▶ [Your goal] Collect and copy out every line in the listing below that contains the word "answer".

[Data records]
--- BEGIN ---

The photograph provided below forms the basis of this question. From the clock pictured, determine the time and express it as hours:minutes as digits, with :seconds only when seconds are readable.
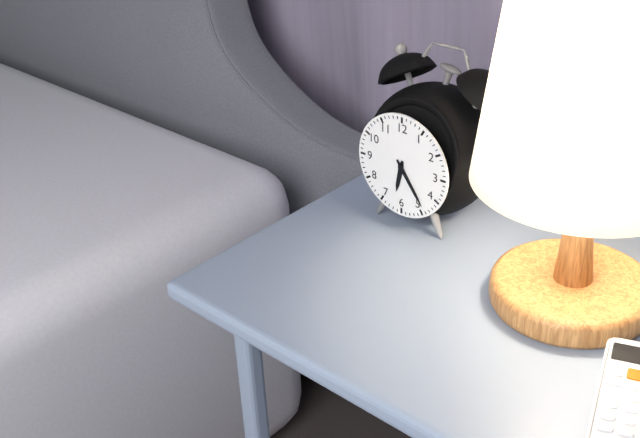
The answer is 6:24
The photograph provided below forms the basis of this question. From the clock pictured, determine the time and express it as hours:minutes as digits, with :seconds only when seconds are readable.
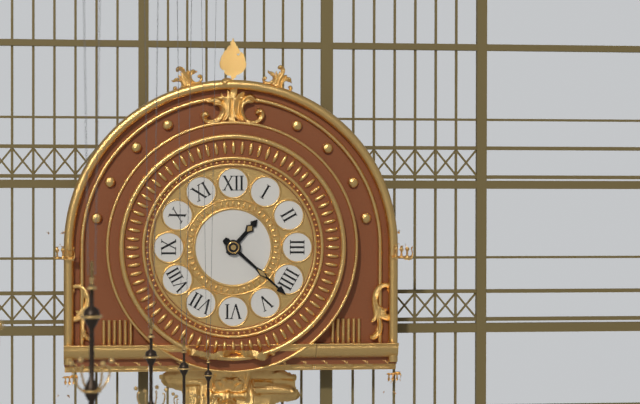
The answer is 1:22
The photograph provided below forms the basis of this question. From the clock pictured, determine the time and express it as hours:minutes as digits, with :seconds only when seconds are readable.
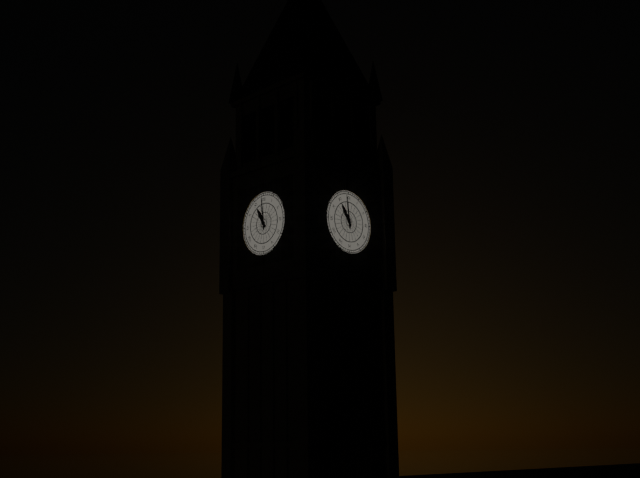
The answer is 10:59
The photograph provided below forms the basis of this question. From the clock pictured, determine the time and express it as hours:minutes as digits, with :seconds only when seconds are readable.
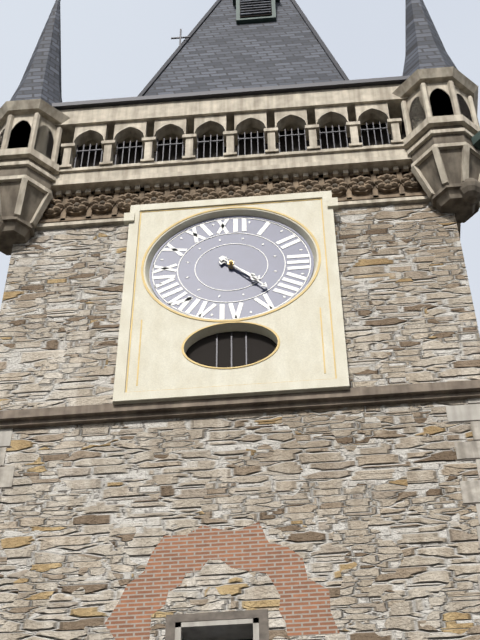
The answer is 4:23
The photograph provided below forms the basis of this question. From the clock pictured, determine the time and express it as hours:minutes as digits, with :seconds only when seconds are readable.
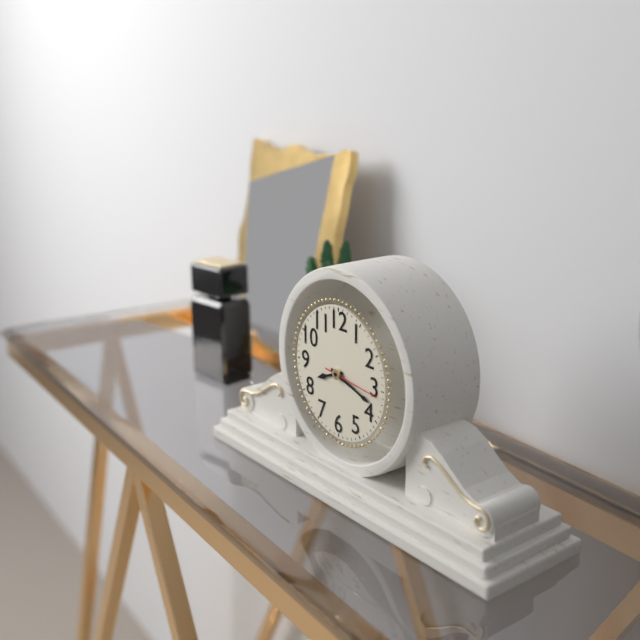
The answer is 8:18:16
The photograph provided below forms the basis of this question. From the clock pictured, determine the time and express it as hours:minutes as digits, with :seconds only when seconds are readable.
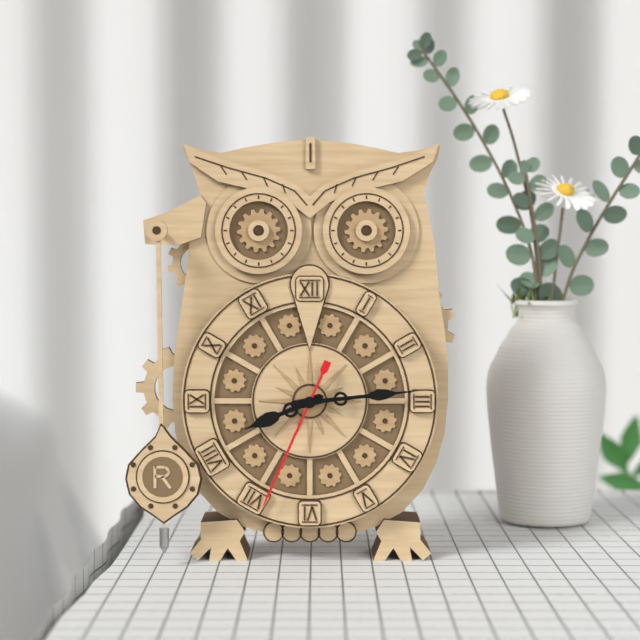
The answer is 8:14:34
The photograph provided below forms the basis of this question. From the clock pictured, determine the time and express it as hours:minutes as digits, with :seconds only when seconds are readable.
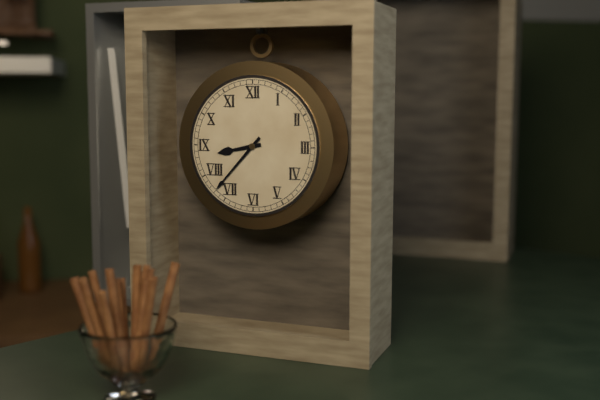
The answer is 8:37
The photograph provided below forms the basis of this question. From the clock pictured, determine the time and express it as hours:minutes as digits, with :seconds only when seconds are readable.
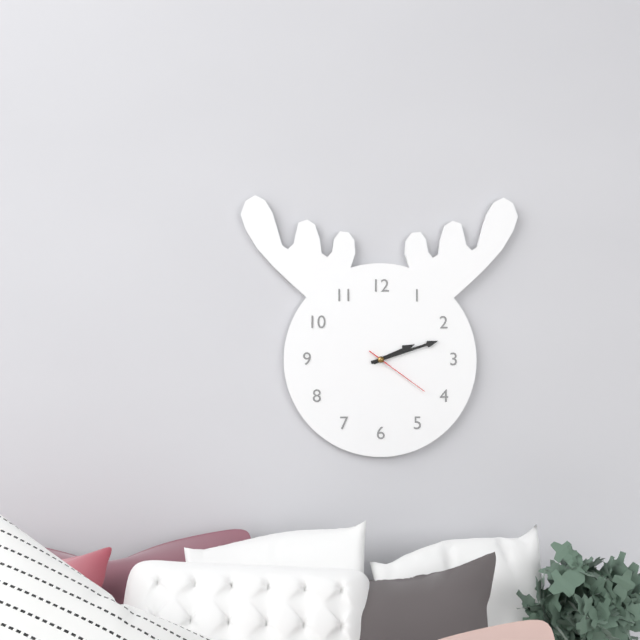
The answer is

--- END ---

▶ [Written solution]
The answer is 6:24
The answer is 1:22
The answer is 10:59
The answer is 4:23
The answer is 8:18:16
The answer is 8:14:34
The answer is 8:37
The answer is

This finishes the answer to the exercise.